Hosted by Faisal Al Yafai
Featuring Shadi Hamid
Produced by Finbar Anderson
Listen to and follow The Lede
Apple Podcasts | Spotify | Youtube | Podbean
Shadi Hamid has not always been an advocate for American power. “I was an anti-war activist post-9/11,” the author and political scientist tells New Lines’ Faisal Al Yafai on The Lede. “The Iraq War seemed like such an obviously stupid thing, and it made me angry and I organized around that. It was a big part of how I became politicized.”
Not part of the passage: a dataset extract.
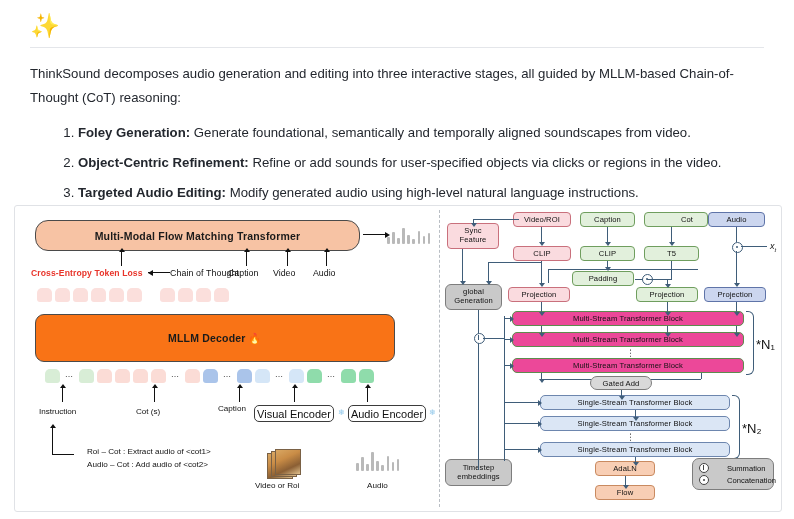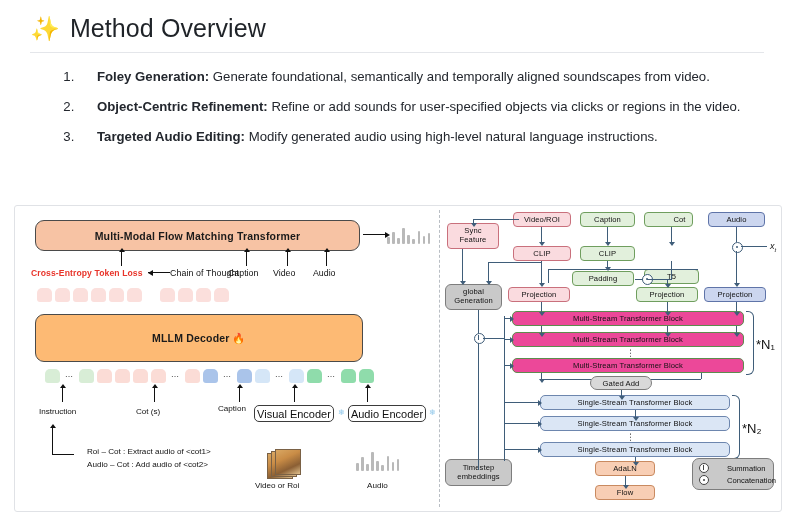"Method Overview" span.title-text { html: <span>Method Overview</span> -> none }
Nevertheless, Hamid has undergone a political conversion over recent years, culminating in his latest book, “The Case For American Power.” “I’ll always be a fierce critic of American foreign policy in different ways, but I also realize that there is no other option than American power,” he tells Al Yafai. “Power is a fact. Someone has to wield it, and the only question is who. In some sense, my book, it’s not the case for American power as much as it’s a case for American power — a particular understanding of the American idea.”
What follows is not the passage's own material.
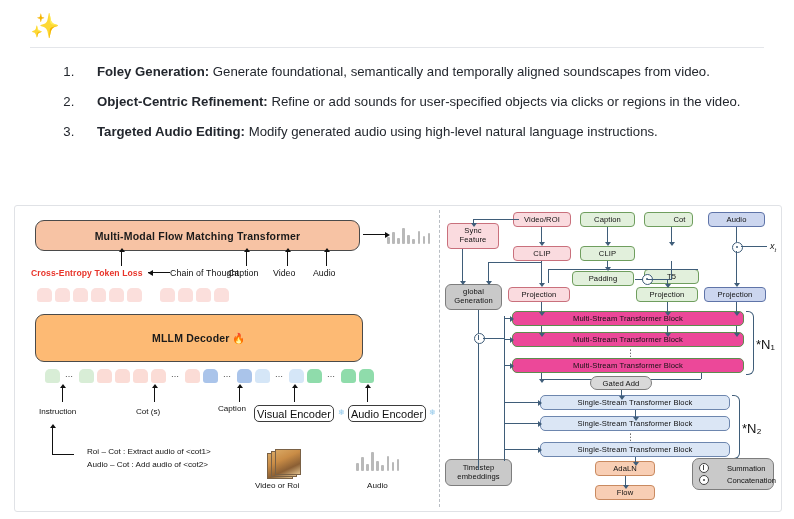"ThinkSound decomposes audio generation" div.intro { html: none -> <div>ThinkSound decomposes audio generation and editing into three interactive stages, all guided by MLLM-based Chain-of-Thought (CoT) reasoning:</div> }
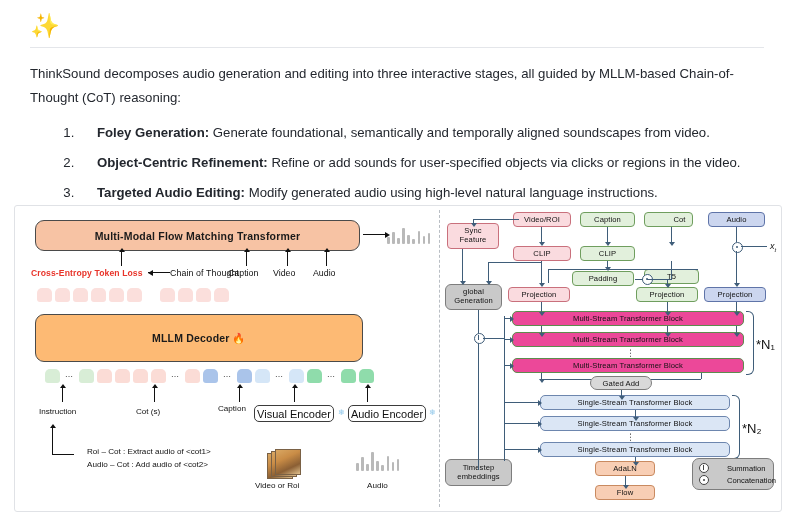"Foley Generation:" ol.stages li b { margin-left: 19px -> none }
“Power is a fact. Someone has to wield it, and the only question is who.”

Drawing on ideas set out in his previous book, “The Problem of Democracy,” Hamid acknowledges American hypocrisy in regions like the Middle East. “Americans say they like democracy, but when they see what democracy produces in the Middle East, they say, ‘Well, wait a second. Islamist parties are the ones who are winning, the Muslim Brotherhood keeps on coming out on top. And that tension is at the heart of why America has struggled so much in the Middle East,” he says.
Al Yafai remains skeptical, telling Hamid, “ American military power is a real thing. It has the ability to act in the world. What difference does it make why it does so, or what values we ascribe to it? It’s still going to do it.”
Hamid is clear that he’s not advocating a continuation of the status quo. “What I’m trying to offer here is a roadmap to thinking about American power in a different way,” he says. “I want people to love America and to believe in it and to want it to be better. It doesn’t mean whitewashing our sins, it means acknowledging our sins and trying to be better than we were before. That is the promise of America.”
While previous guests on the podcast, such as Omar El Akkad, have argued that Gaza could mark the end of the U.S.-led global order, Hamid suggests instead that it could be a turning point. “I want Gaza to be seen as a kind of before and after,” he says. “I think Gaza can force a new generation to think differently about what America’s purpose in the world is.”
His drive to believe in something better drives Hamid forward. “In some sense, America is almost like a faith. It’s like an idea that we commit to. Even if the idea falls short, it doesn’t mean that the idea was wrong.”